Exercising Your Dog

Most dogs do not get enough exercise. Dogs were bred for a specific working purpose and have a level of drive and stamina to meet that need. It is common to find hounds, shepherds and other working dogs kept as pets today. There are a few breeds that were bred to be quiet companions for the home (like the Shih Tzu).

Your dog’s exact required daily amount and intensity of exercise is hard to define. When placed in a fenced yard alone to potty and exercise, most dogs don’t get adequate exercise. Generally speaking 30-60 minutes of moderate to intense activity most days of the week is sufficient. To gain a better understanding of your dog’s exercise requirements, review their breed history and learn about what they were bred to do. Hounds that were bred to run great distances in pursuit of game will not find a moderately paced walk around the neighborhood a couple of times a day sufficient. These dogs need moderately long sessions of running (once conditioned).

In addition to physical exercise, our dogs need daily mental stimulation. The typical life of a house pet is quite boring. It is common to meet owners of intelligent herding dogs that are destructive and hyper from a boring, sedentary life.
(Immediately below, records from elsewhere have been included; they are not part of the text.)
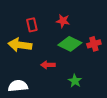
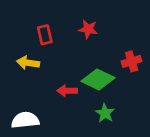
green diamond: (70, 44) -> (98, 80), moved
yellow arrow: (20, 45) -> (28, 63), size x0.7

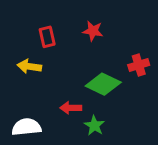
red arrow: (67, 91) -> (71, 108), moved
green star: (105, 113) -> (94, 126), moved

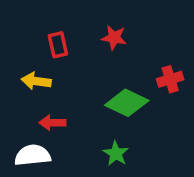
red arrow: (71, 108) -> (52, 123), moved

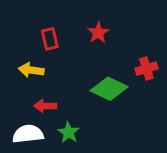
red star: (114, 38) -> (98, 33), turned 30
green star: (116, 154) -> (69, 132), moved

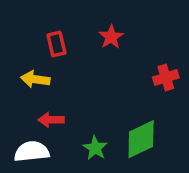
green diamond: (109, 89) -> (141, 139), moved, turned -51
green star: (69, 132) -> (95, 148), moved

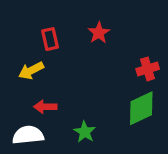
yellow arrow: (35, 79) -> (31, 71), turned -35
green diamond: (141, 139) -> (141, 108), moved

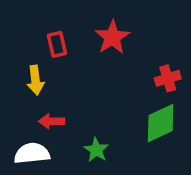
red star: (99, 33) -> (112, 37), size x1.4
yellow arrow: (31, 71) -> (35, 80), turned -70

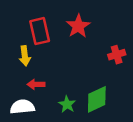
red rectangle: (57, 44) -> (40, 31), size x1.5
green diamond: (161, 123) -> (97, 99), moved

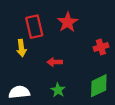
red arrow: (36, 84) -> (55, 62), moved
green diamond: (97, 99) -> (99, 86), moved

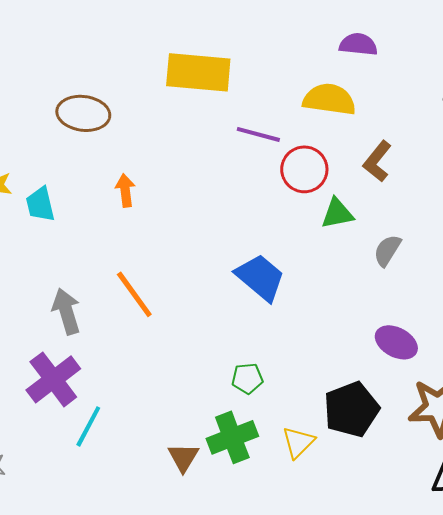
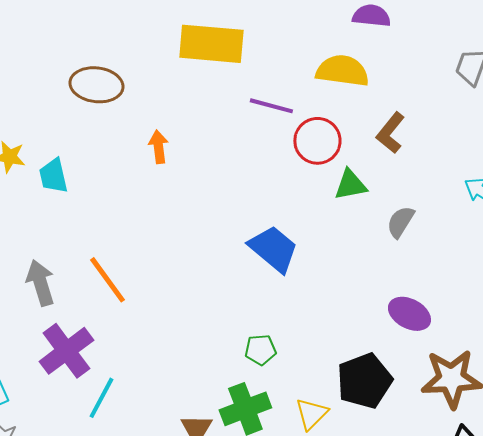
orange arrow: (125, 190) -> (158, 147), moved
orange line: (134, 294) -> (107, 280), moved
gray arrow: (66, 311) -> (40, 283), moved

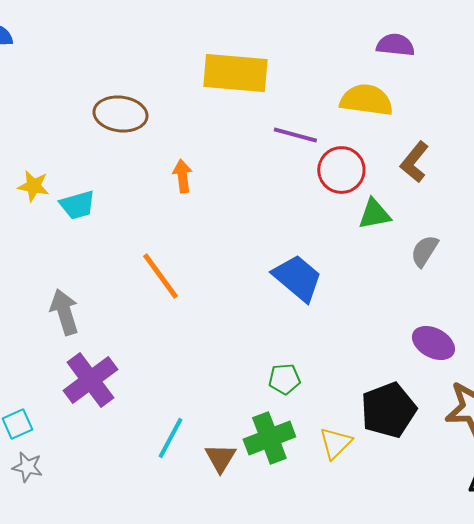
cyan trapezoid: (53, 176) -> (77, 205), turned -93
orange line: (107, 280) -> (160, 276), moved
cyan line: (101, 398) -> (170, 438), moved

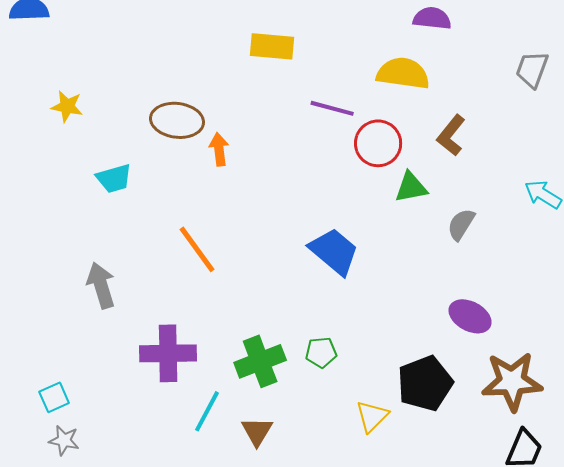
yellow rectangle: (235, 73) -> (272, 46), size x0.7
brown ellipse: (120, 114) -> (177, 120), moved
yellow star: (33, 186) -> (67, 106), moved
purple cross: (90, 380) -> (168, 353), moved, turned 36
green cross: (269, 438) -> (260, 361), moved

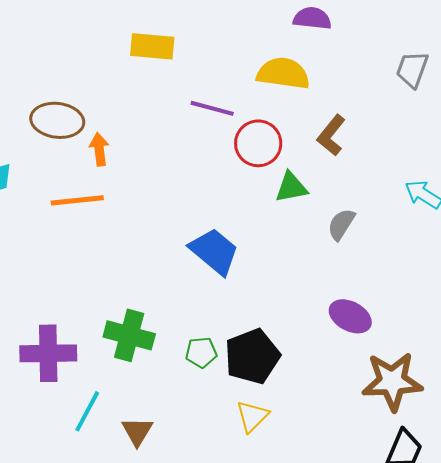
orange line: (197, 249) -> (77, 200), moved, turned -60
green cross: (260, 361) -> (129, 335), moved, turned 36
black pentagon: (425, 383) -> (252, 356), moved

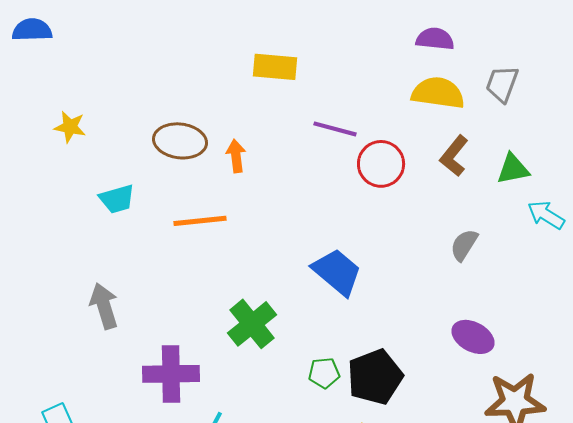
gray trapezoid: (412, 69) -> (502, 84), moved
yellow semicircle: (283, 73) -> (438, 93), moved
orange arrow: (99, 149) -> (236, 156), moved
green triangle: (291, 187) -> (513, 169), moved
green cross: (129, 335) -> (252, 324), moved, turned 36

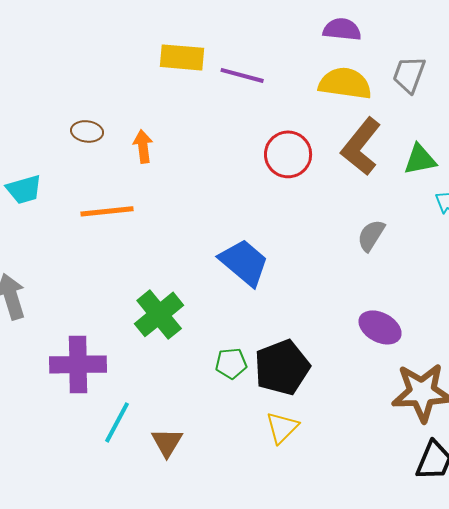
purple line: (335, 129) -> (242, 75), moved
brown ellipse: (180, 141) -> (87, 131), size x0.6
brown L-shape: (454, 156) -> (361, 146), size x1.4

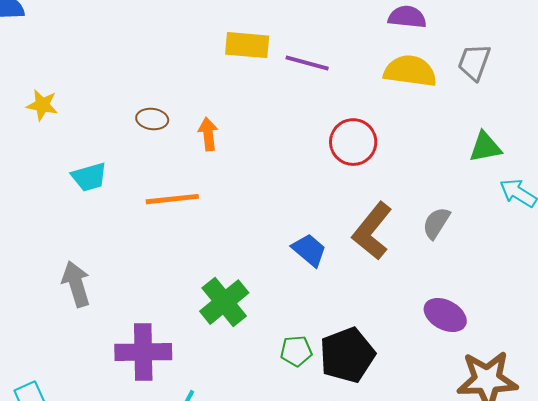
brown L-shape: (361, 146) -> (372, 231), moved
blue trapezoid: (244, 262) -> (309, 250), size x0.7

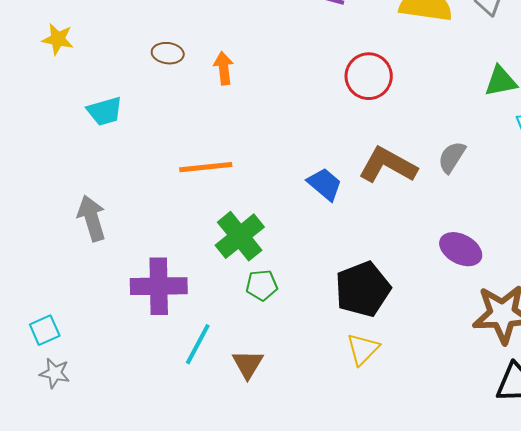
orange line: (172, 199) -> (206, 167), moved
brown L-shape: (372, 231) -> (388, 165), turned 80
green pentagon: (296, 351) -> (262, 285), moved

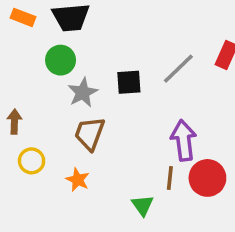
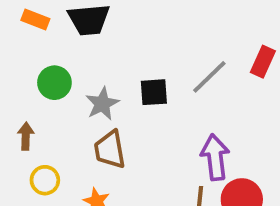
green circle: (61, 60) -> (54, 83), moved
brown trapezoid: (90, 134) -> (110, 150), turned -30

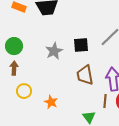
green circle: (54, 83) -> (14, 46), moved
brown trapezoid: (110, 150) -> (85, 75), moved

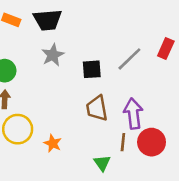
gray star: (54, 51) -> (53, 55), moved
yellow circle: (24, 91) -> (18, 129), size x1.5

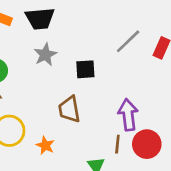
gray line: (129, 59) -> (128, 41), moved
brown trapezoid: (97, 108) -> (69, 109), moved

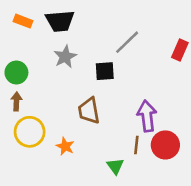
gray line: (128, 41) -> (127, 42), moved

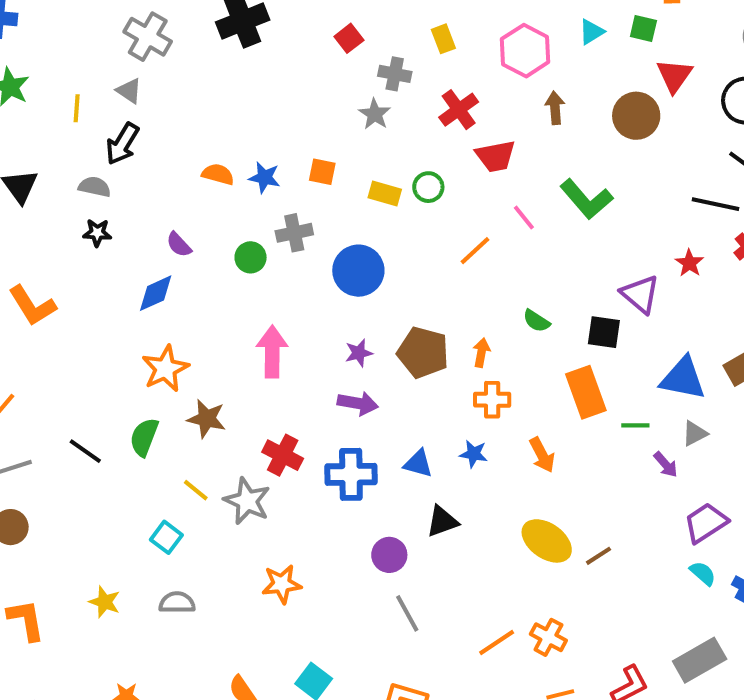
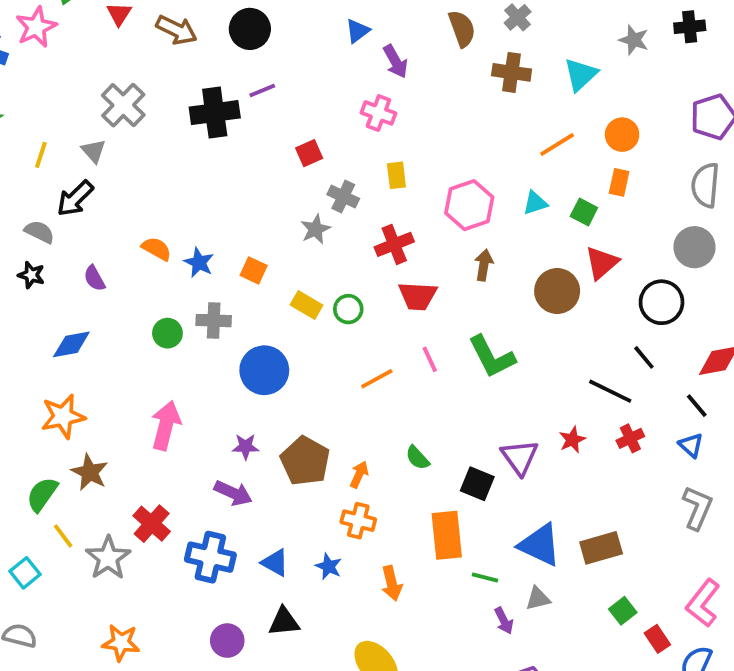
purple semicircle: (179, 245) -> (94, 278), moved
green semicircle: (144, 437) -> (42, 494), moved

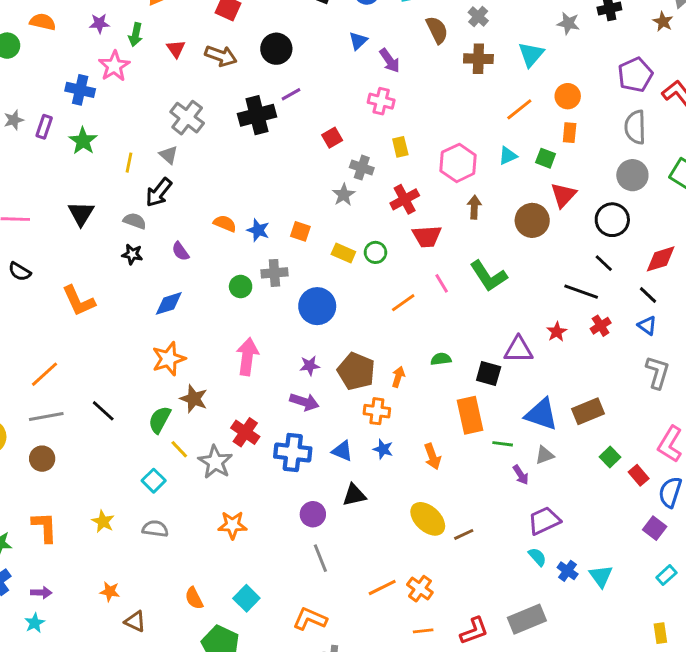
purple triangle: (520, 457) -> (518, 350), turned -48
green semicircle: (417, 458) -> (441, 359), turned 132
orange cross: (358, 521) -> (377, 411), moved

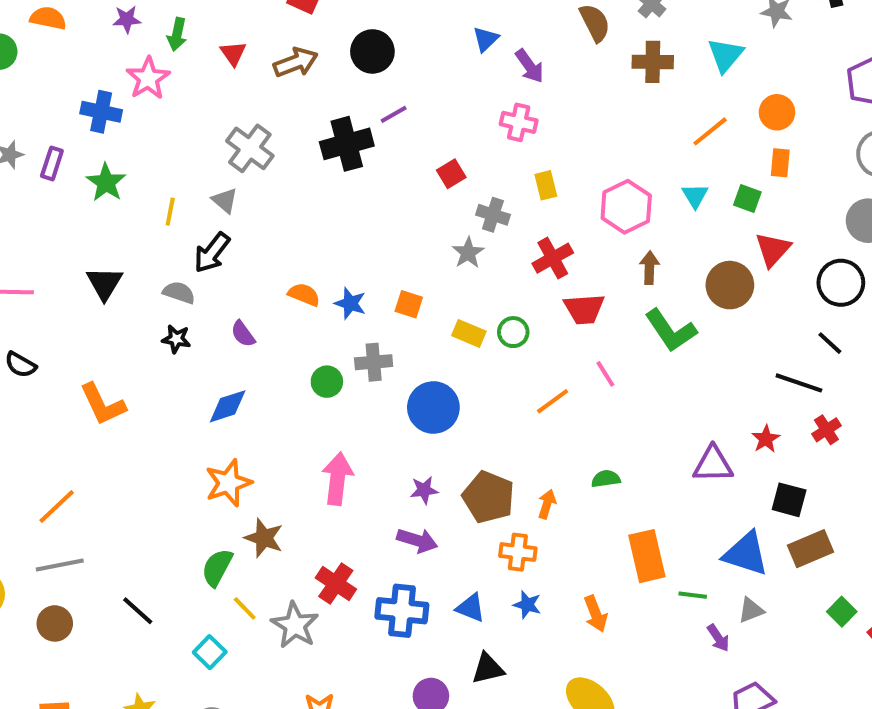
brown arrow: (221, 56) -> (296, 62), turned -40
cyan triangle: (508, 156) -> (695, 196), turned -36
green L-shape: (488, 276) -> (671, 331), moved
black square: (489, 374) -> (789, 500), moved
black line: (103, 411) -> (138, 611), moved

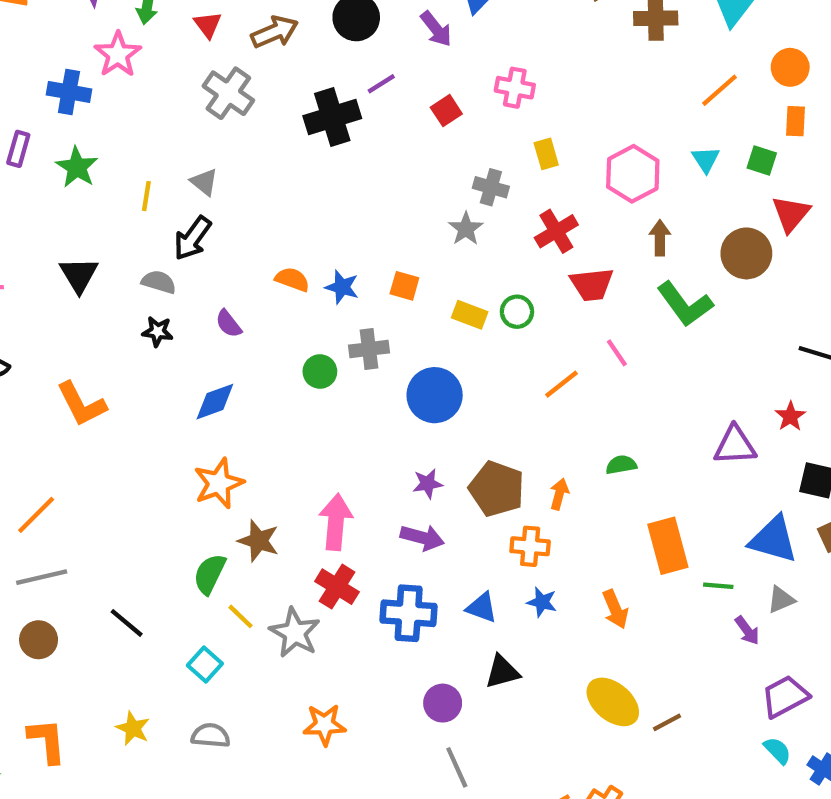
purple arrow: (530, 66) -> (436, 29), moved
gray cross: (250, 148) -> (228, 93), moved
red square: (451, 174) -> (446, 111), moved
pink arrow: (337, 479) -> (336, 522), moved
Dogs that are bored find ways to entertain themselves, usually in ways we don’t appreciate. By feeding your dog from food puzzles, giving them a rotating assortment of toys, treat dispensers, doing short training sessions daily, and creating games for your dog (hide and seek, tug-of-war, etc.) you can easily keep your dog entertained.

There are many signs that your dog is under-worked and bored. Common symptoms are chewing inappropriately (sofa, carpet, etc.), digging, excessive barking, pacing and “neurotic” behaviors. Keep in mind, though a true condition, separation anxiety is mistakenly blamed for a lot of destructive behaviors. Usually, this destruction in your absence is simply the dog partaking in great fun while you’re away.

Be aware of your own limitations in meeting your dog’s needs. If you are physically unable to run your dog, take him to doggie daycare or the dog park a few times a week. Try to find other sociable dogs and arrange for play dates. Some dogs really do best with another dog to keep them company. Consider your finances and ability to care for another dog before expanding your furry family. Please check with local shelters and rescue groups to find a great playmate for your pet.